ECLI:NL:HR:2012:BV9601
Hoge Raad
- Cassatie
- J.B. Fleers
- F.B. Bakels
- W.D.H. Asser
- C.E. Drion
- G. Snijders
- J.C. van Oven
- Rechtspraak.nl
Overgang van onderneming en opvolgend werkgeverschap in het arbeidsrecht
In deze zaak heeft de Hoge Raad op 25 mei 2012 uitspraak gedaan over de overgang van onderneming en opvolgend werkgeverschap in het arbeidsrecht. De eiseres, werkzaam als telefoniste bij Connexxion Taxi Services B.V., heeft in een kort geding doorbetaling van haar loon gevorderd, stellende dat er sprake was van een overgang van onderneming op basis van artikel 7:663 BW, of subsidiair opvolgend werkgeverschap volgens artikel 7:668a BW. De kantonrechter heeft de subsidiaire grondslag toegewezen, maar het hof heeft deze beslissing vernietigd en de vorderingen van eiseres afgewezen.
De Hoge Raad oordeelt dat de primaire grondslag van de vordering ondeugdelijk is, omdat eiseres op het moment van de vermeende overgang van de dienstbetrekking niet meer bij Connexxion werkzaam was. Haar arbeidsovereenkomst met Connexxion was geëindigd op 31 maart 2008, terwijl zij op 1 april 2008 in dienst trad bij de verweerster. De subsidiaire grondslag werd ook afgewezen, omdat de nieuwe werkgever, verweerster, en Connexxion niets anders met elkaar te maken hebben dan dat zij elkaars concurrenten zijn. De Hoge Raad concludeert dat de omstandigheden niet voldoende zijn om opvolgend werkgeverschap aan te nemen, aangezien er geen bewijs is dat verweerster inzicht had in de kwaliteiten van eiseres vanuit haar eerdere dienstverband bij Connexxion.

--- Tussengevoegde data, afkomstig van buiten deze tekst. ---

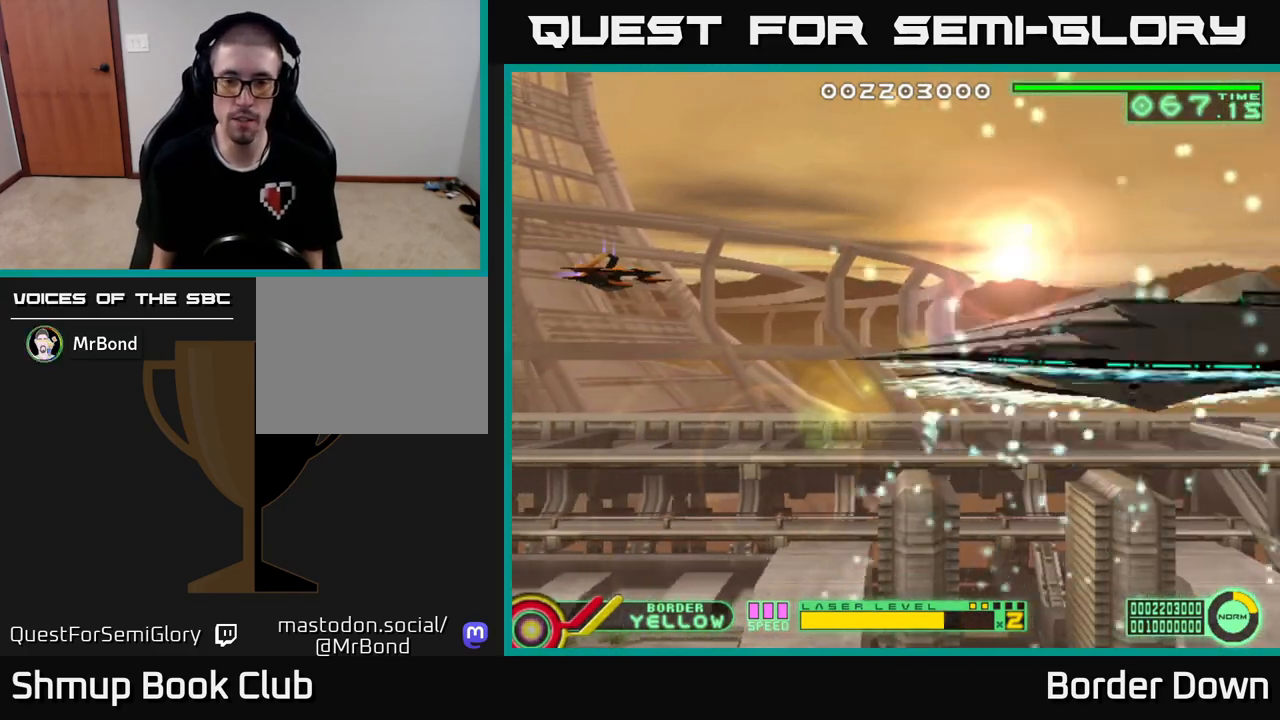
{"buttons": [], "left_stick": "center", "right_stick": "center", "events": []}
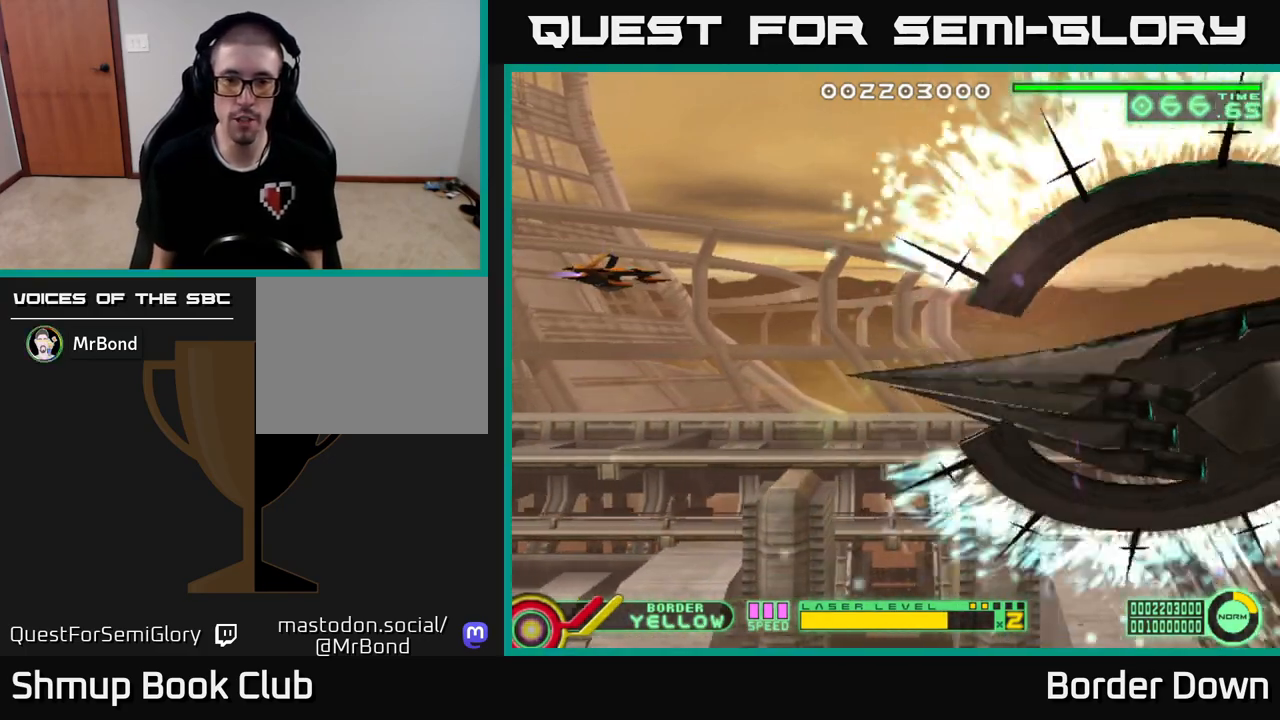
{"buttons": ["DPAD_UP"], "left_stick": "center", "right_stick": "center", "events": [[433, "DPAD_UP", "down"]]}
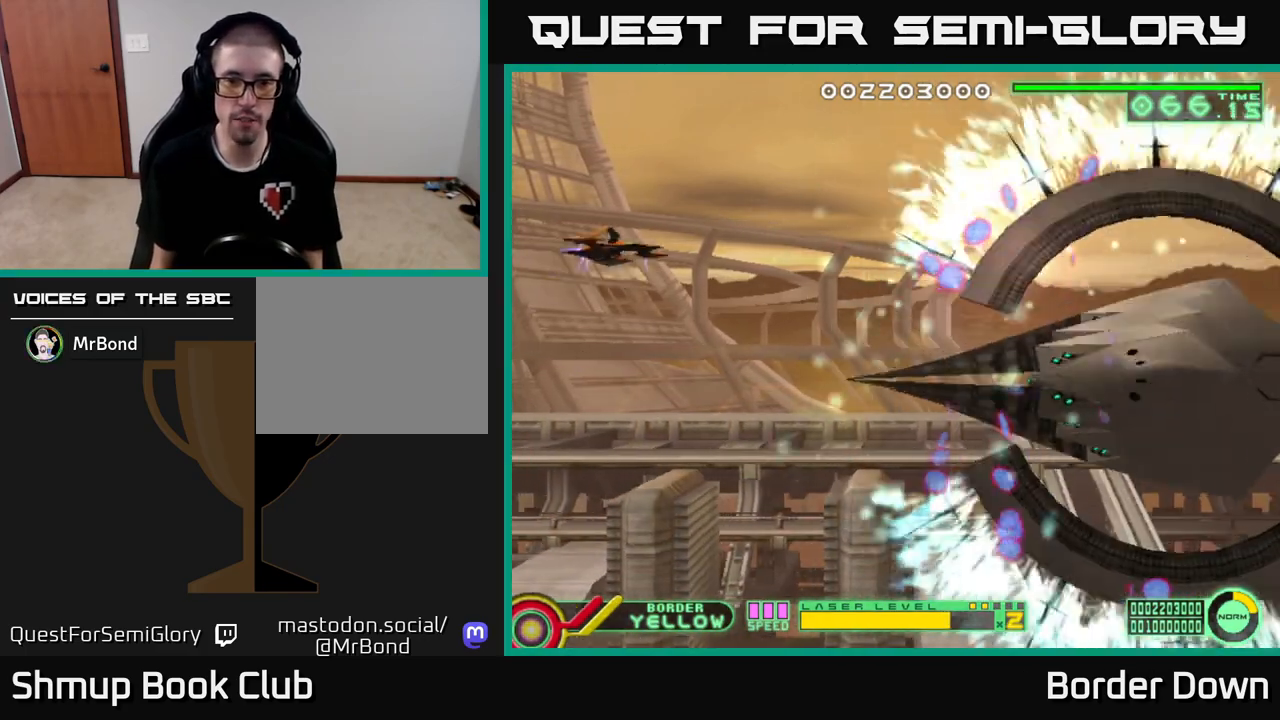
{"buttons": ["A", "DPAD_DOWN"], "left_stick": "center", "right_stick": "center", "events": [[150, "A", "down"], [150, "DPAD_UP", "up"], [217, "DPAD_DOWN", "down"]]}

De Hoge Raad verwerpt het beroep en veroordeelt eiseres in de kosten van het geding in cassatie, die aan de zijde van verweerster zijn begroot op € 781,34 aan verschotten en € 2.200,-- voor salaris. Deze uitspraak benadrukt de strikte voorwaarden waaronder opvolgend werkgeverschap kan worden aangenomen en de noodzaak voor een duidelijke juridische basis voor claims in het arbeidsrecht.